Mobile home parks as an asset are a great addition to a retirement plan. The asset has proven to be extremely stable over the last few decades. The rental income generated by the asset is rising with inflation, providing a layer of protection from high inflation in our economy. If you have found the right operator to invest in, you can generally expect the park to perform similarly year after year. Mobile home parks have one of the lowest vacancy rates in the world of property rentals, often seeing tenants stay on average 10 years or more in the park. Collection loss is also one of the lowest, typically below 5%. Although they get a bad reputation for the demographic of people they serve and the locations they are in, they are often the unsung hero of the cash flow and retirement world. A good operator can keep a park cash flowing and paying investors for years with proper planning and budgeting for expenses. Mobile home parks are also a sector of real estate with a very limited supply, very few being built while many are being redeveloped. However, although mobile home parks may be dwindling from the American landscape, the low-income American demographic is only growing, leaving a huge need for affordable housing in America. While it may not be profitable to build large apartment complexes and housing developments in rural areas of the US, often income levels don’t support those mainstream housing options. Mobile home parks provide that gap in these areas, often having high demand from locals looking for an alternative to high rents or travel into more dense metros to find affordable housing.

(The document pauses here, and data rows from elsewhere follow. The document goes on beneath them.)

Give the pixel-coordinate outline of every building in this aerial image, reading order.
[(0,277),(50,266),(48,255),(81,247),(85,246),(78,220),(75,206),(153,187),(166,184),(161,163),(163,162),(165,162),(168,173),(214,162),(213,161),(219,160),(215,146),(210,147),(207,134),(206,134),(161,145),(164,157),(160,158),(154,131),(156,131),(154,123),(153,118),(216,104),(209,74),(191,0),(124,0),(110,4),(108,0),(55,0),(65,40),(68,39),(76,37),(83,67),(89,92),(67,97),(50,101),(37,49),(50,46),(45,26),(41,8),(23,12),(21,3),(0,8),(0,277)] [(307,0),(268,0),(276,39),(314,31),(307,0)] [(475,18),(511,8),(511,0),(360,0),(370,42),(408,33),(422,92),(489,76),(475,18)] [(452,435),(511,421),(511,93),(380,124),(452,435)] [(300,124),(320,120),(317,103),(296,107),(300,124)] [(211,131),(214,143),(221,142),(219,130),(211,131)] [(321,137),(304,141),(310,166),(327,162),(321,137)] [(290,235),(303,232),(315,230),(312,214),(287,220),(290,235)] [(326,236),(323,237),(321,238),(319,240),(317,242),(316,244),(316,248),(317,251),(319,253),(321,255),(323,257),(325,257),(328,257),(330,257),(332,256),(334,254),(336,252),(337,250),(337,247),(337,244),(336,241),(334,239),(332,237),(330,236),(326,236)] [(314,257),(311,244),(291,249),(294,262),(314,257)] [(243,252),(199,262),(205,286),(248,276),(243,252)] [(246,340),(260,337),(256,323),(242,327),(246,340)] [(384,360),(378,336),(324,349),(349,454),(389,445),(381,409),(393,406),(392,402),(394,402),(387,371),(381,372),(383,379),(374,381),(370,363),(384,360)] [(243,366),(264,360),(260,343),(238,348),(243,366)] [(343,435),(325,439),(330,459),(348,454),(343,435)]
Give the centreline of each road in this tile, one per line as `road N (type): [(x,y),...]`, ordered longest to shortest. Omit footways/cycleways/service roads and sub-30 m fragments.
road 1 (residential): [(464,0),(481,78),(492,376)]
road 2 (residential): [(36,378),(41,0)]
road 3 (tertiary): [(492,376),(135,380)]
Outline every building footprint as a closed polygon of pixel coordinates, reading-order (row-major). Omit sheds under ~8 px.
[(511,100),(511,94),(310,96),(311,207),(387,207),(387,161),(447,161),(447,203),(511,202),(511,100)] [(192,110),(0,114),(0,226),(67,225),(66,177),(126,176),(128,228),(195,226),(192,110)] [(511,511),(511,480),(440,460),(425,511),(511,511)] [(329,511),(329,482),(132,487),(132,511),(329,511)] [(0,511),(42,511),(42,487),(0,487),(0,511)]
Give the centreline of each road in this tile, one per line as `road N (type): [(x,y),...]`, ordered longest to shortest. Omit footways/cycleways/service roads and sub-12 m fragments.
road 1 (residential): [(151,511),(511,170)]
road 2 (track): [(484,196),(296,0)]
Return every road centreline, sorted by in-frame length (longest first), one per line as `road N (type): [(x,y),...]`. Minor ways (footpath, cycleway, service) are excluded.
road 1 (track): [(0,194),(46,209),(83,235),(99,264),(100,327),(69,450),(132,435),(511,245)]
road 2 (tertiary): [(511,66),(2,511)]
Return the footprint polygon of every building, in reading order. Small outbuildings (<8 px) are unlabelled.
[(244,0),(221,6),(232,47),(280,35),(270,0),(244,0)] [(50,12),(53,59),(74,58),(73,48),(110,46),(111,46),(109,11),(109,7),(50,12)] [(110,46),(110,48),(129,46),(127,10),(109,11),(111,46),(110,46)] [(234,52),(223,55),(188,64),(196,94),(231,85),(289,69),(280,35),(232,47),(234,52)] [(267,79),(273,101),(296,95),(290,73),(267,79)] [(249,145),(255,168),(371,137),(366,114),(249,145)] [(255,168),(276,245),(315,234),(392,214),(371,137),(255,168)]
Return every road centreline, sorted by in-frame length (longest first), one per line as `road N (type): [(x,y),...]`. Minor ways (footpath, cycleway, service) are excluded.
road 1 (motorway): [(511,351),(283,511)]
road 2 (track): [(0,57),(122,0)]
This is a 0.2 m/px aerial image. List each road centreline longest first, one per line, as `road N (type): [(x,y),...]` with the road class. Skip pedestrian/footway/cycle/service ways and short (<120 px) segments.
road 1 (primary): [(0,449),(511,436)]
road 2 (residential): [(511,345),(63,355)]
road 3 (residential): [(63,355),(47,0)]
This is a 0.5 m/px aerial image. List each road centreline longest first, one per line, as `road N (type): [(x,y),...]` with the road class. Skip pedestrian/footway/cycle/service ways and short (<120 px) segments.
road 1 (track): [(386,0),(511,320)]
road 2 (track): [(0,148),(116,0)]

Although mobile home parks are considered to be a much more complex investment to operate than a single-family home or apartment, with the right operator and the right investment structure, it can be a completely hands-off and passive investment that provides cash flow and growth for retirement.
As a high-income earner, you are in the driver’s seat of your retirement future, with options open to you that many will never have. The worst part is many high-income earners never save or invest any different than the average American, which still sets them up for the same stress and worry about retirement as the American who earns much less. This should not happen after all the hard work put in to rise to that status.
When the time comes that you want to slow down and just be free—free to travel or spend more time with your family, live with your children again and take care of your grandchildren, give your family experiences they will never forget, explore the places you never had a chance while building your wealth—will you have the income from cash flow to live that lifestyle? Are you confident that you can do this without having to draw down your principal retirement balance and cannibalize the nest egg that provides that annual or quarterly payout?
Looking into a mobile home park syndication could be the answer to provide you exactly what you knew you needed but didn’t know where to start. Don’t just settle for growth and no cash flow. Cash flow is the key to lifestyle, while the growth or appreciation of your principal is the key to wealth. Placing your money in an asset that only provides one will over time be detrimental to the other. Rather, consider options that provide both, and to make it even better, consider the option that even sprinkles in tax benefits. Mobile home park syndications can be a great option for many high-income earners and provide the trifecta of cash flow, growth, and tax benefits.